Users and access

Investigator provides flexible authentication architectures to suit your environment, ranging from standalone local accounts for isolated appliances to scalable, multi-domain single sign-on (SSO) integrations for enterprise deployments.

This overview outlines the available authentication methods and details how Investigator manages user identity (authentication) and role-based permissions (authorization).

Understanding user accounts

Investigator separates authentication, which verifies who a user is, from authorization, which determines what they can do.

Authentication: How users log in

Authentication is the process that verifies a user’s identity when they attempt to access Investigator.

  • Local users: Authenticate directly against the Investigator database using an email and password.

  • SSO users: Authenticate using a trusted connection with your external Identity Provider (IdP). Investigator uses Security Assertion Markup Language (SAML) 2.0 standard to delegate authentication.

Authorization: User roles and permissions

Authorization determines what actions a user can perform within Investigator based on their assigned role. Regardless of how a user logs in, their permissions are determined by one of three roles:

  • Admin: Full system configuration and user management.

  • Analyst: Investigation and case management.

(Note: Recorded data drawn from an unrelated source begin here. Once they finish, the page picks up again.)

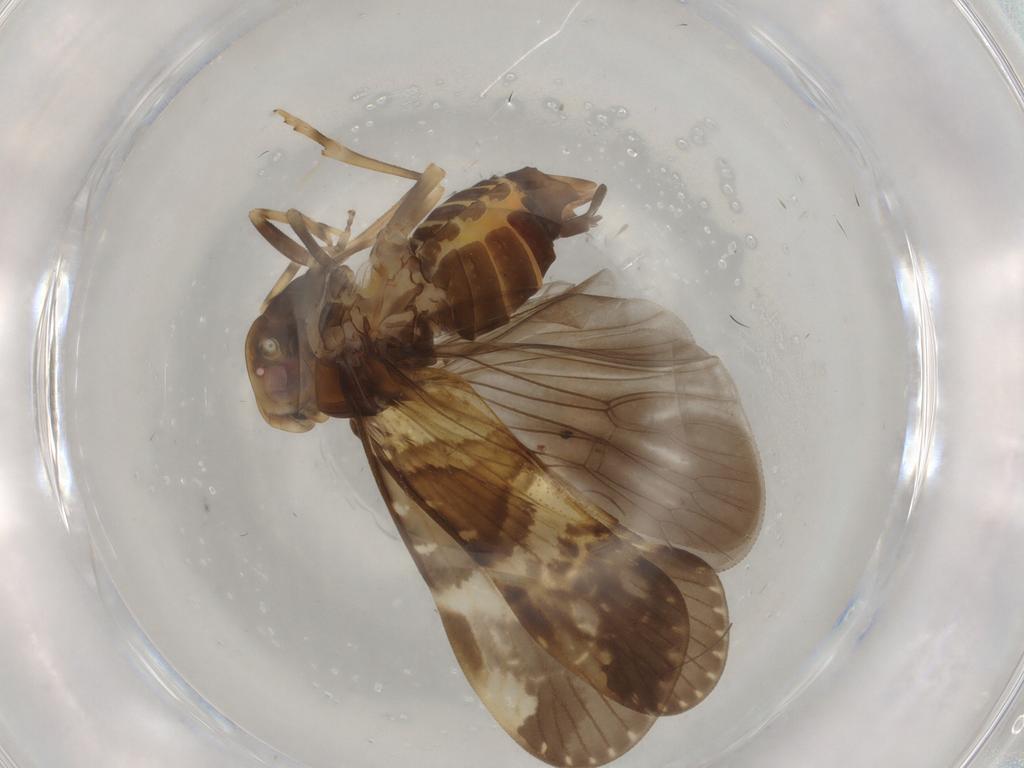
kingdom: Animalia
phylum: Arthropoda
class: Insecta
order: Hemiptera
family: Cixiidae
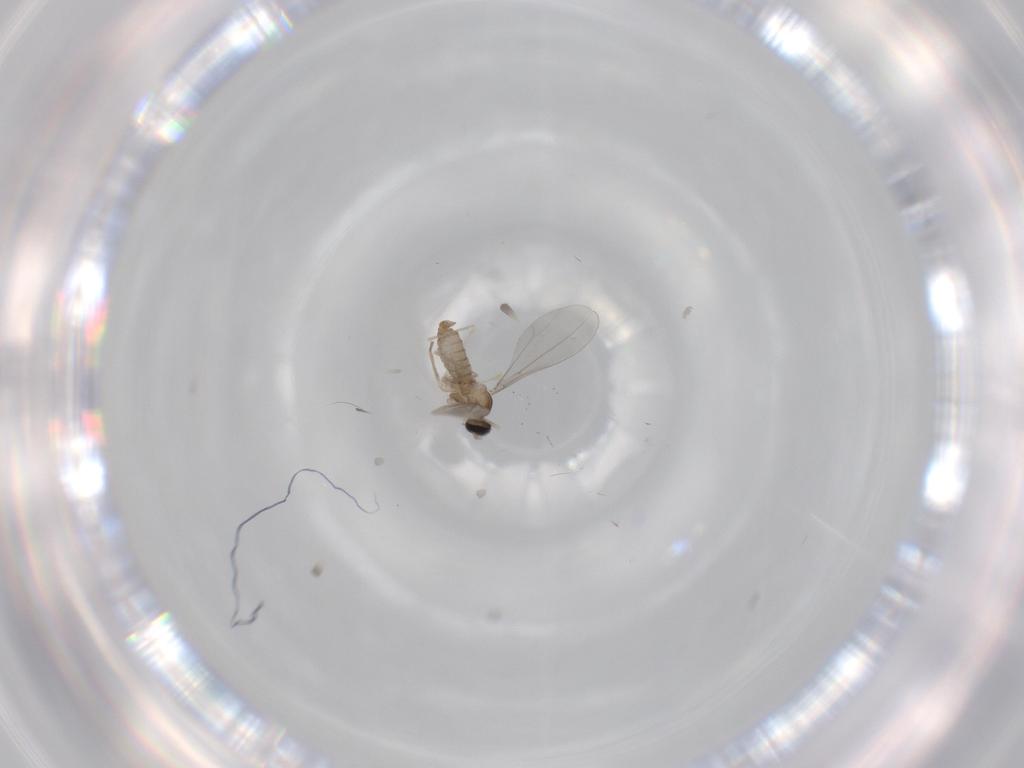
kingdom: Animalia
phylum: Arthropoda
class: Insecta
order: Diptera
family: Cecidomyiidae
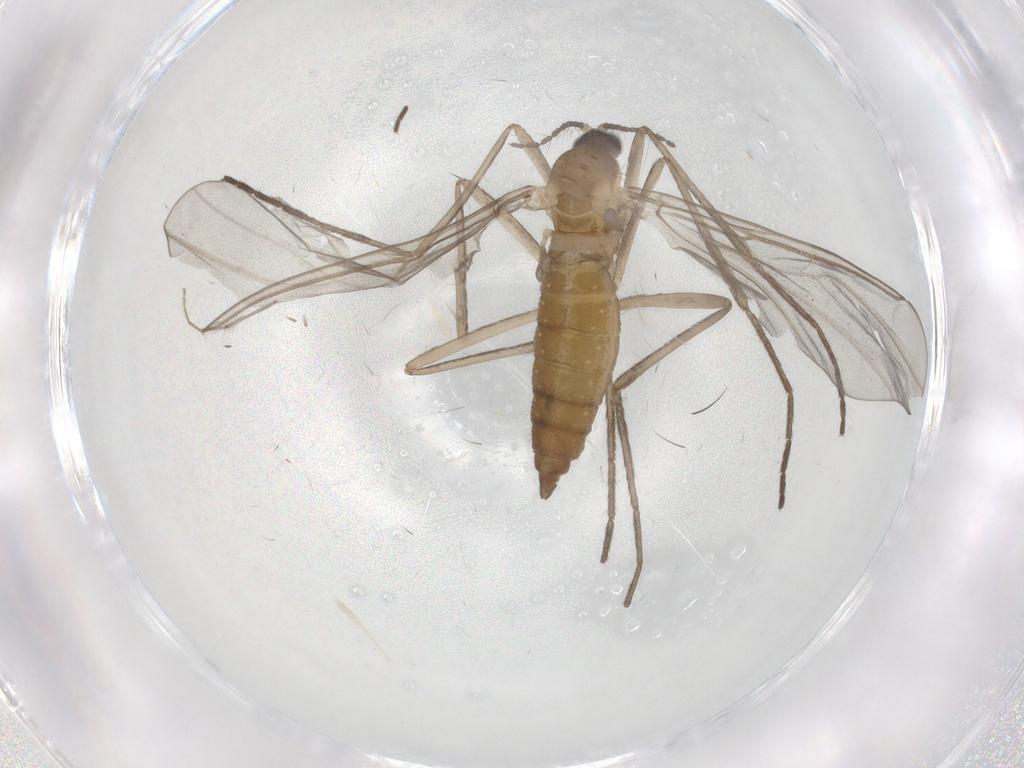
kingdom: Animalia
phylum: Arthropoda
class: Insecta
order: Diptera
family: Cecidomyiidae
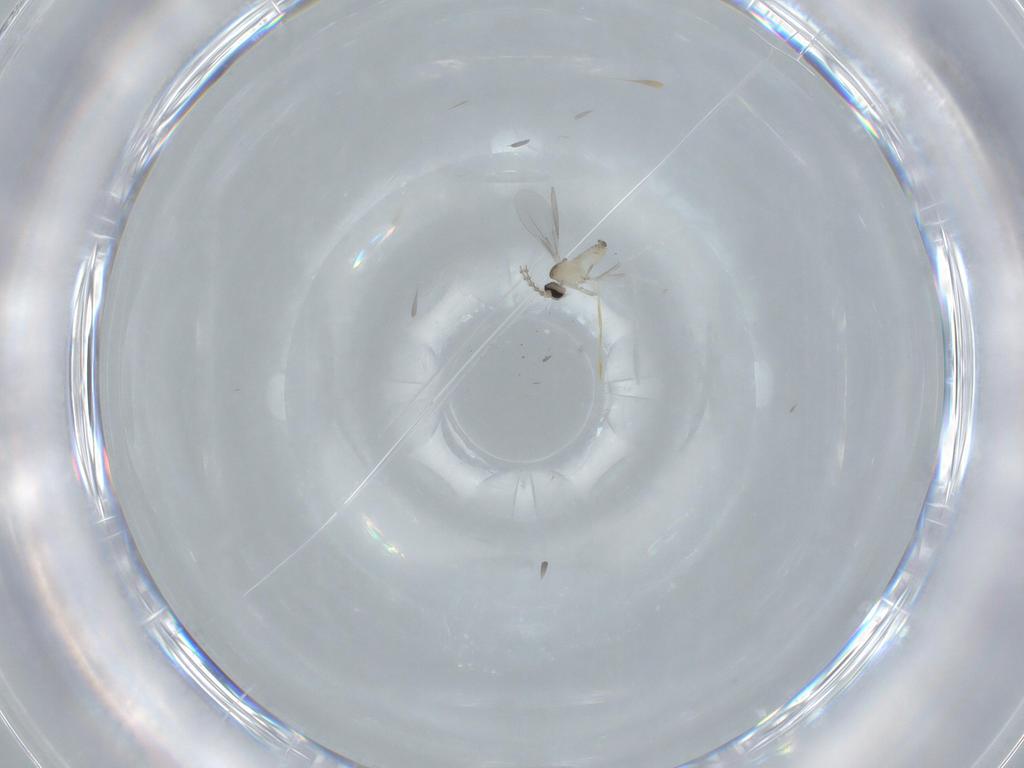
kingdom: Animalia
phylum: Arthropoda
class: Insecta
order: Diptera
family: Cecidomyiidae
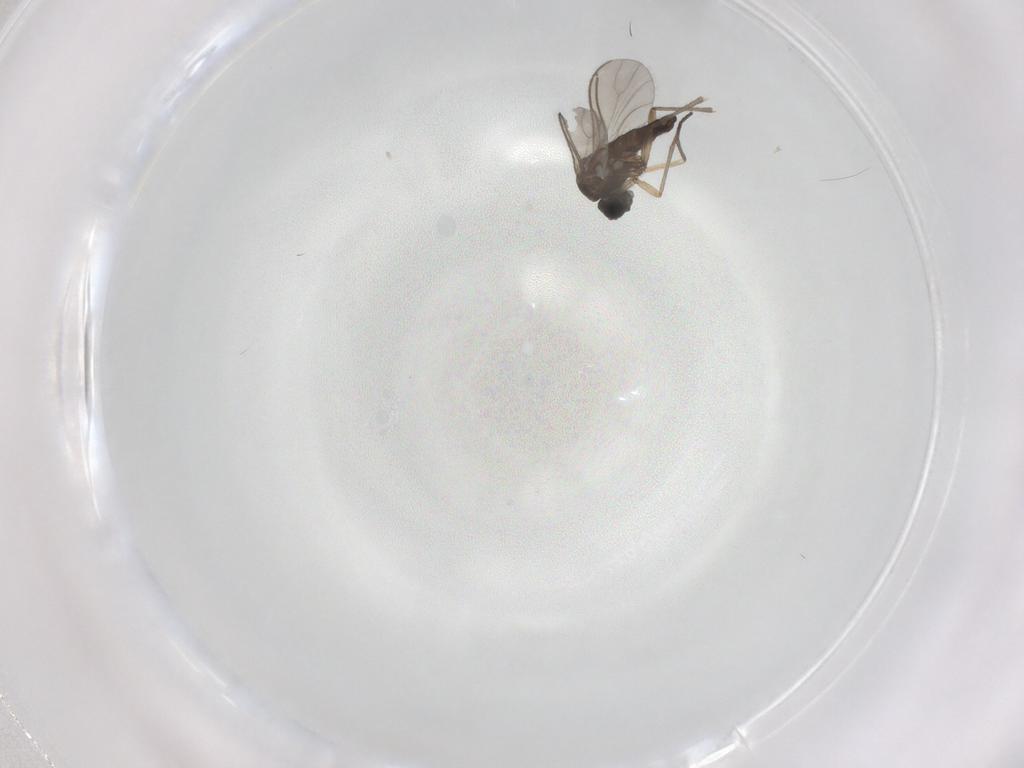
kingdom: Animalia
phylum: Arthropoda
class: Insecta
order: Diptera
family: Sciaridae
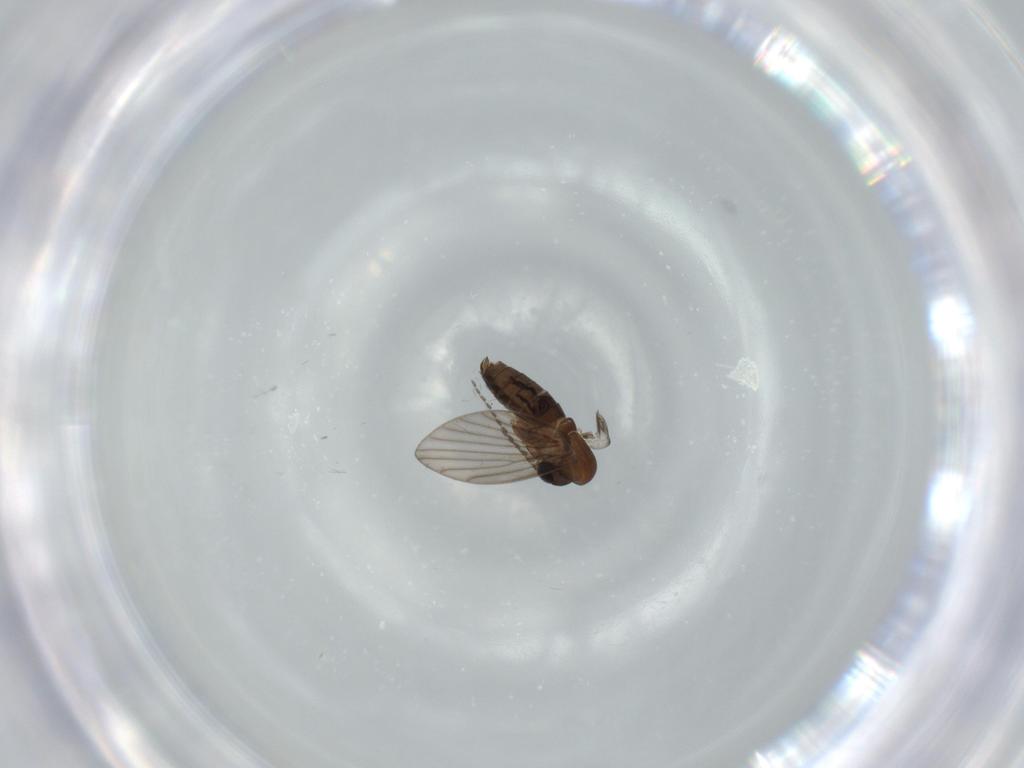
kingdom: Animalia
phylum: Arthropoda
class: Insecta
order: Diptera
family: Psychodidae
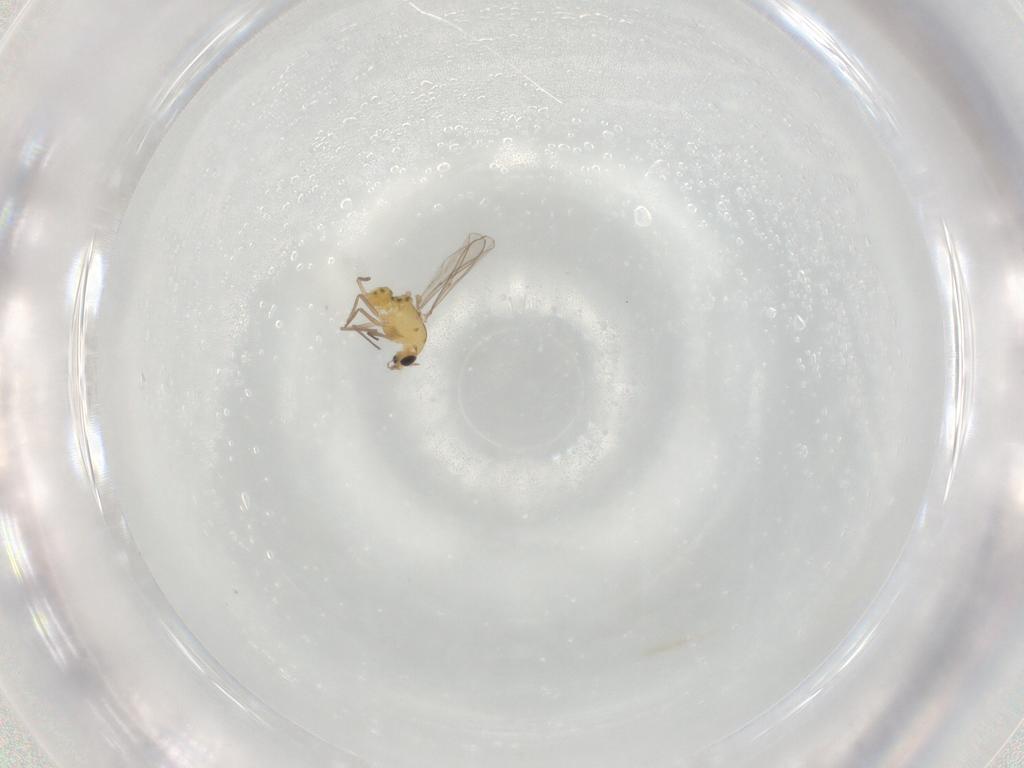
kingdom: Animalia
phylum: Arthropoda
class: Insecta
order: Diptera
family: Chironomidae
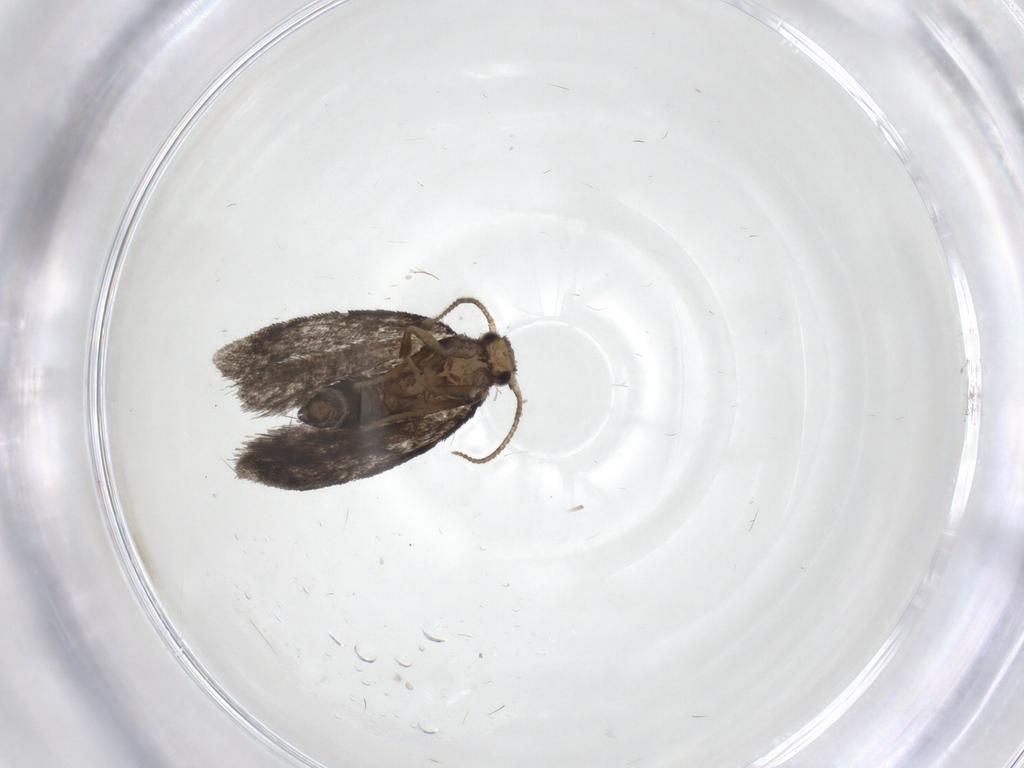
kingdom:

  • Viewer: Read-only access to detections.

Role assignment

The process for assigning a user role differs depending on the account type:

  • For local users: An Admin manually selects the role from a dropdown menu during account creation.

  • For SSO users: Roles are mapped dynamically. Your IdP sends a specific attribute (for example, roles) during the login handshake, which Investigator maps to the internal admin, analyst, or viewer permissions.

Choosing an authentication method

Investigator supports two primary methods of authentication: Local user management and SAML SSO. Depending on your organization’s complexity, you may configure SSO for a single domain or deploy a multi-domain SSO architecture.

Use the table below to determine the best method for your deployment.

Method

Best for…

Key benefits

Local user management

  • Small teams: Environments with few users where centralized IdP management is unnecessary.

  • Isolated environments: Networks without centralized identity management.

  • Backup access: Maintaining a local administrator for emergency backup when SSO is enabled.

  • Simple setup with no external dependencies

  • Total control within Investigator

  • Essential for disaster recovery

SAML SSO: Single-domain

Enterprise teams: Organizations with a centralized Identity Provider (IdP) (for example, Okta or Azure).

  • Centralized password management

  • Automatic user creation (JIT provisioning)

  • Seamless login experience

SAML SSO: Multi-domain

MSSPs & complex orgs: Administrators managing users across different approved email domains.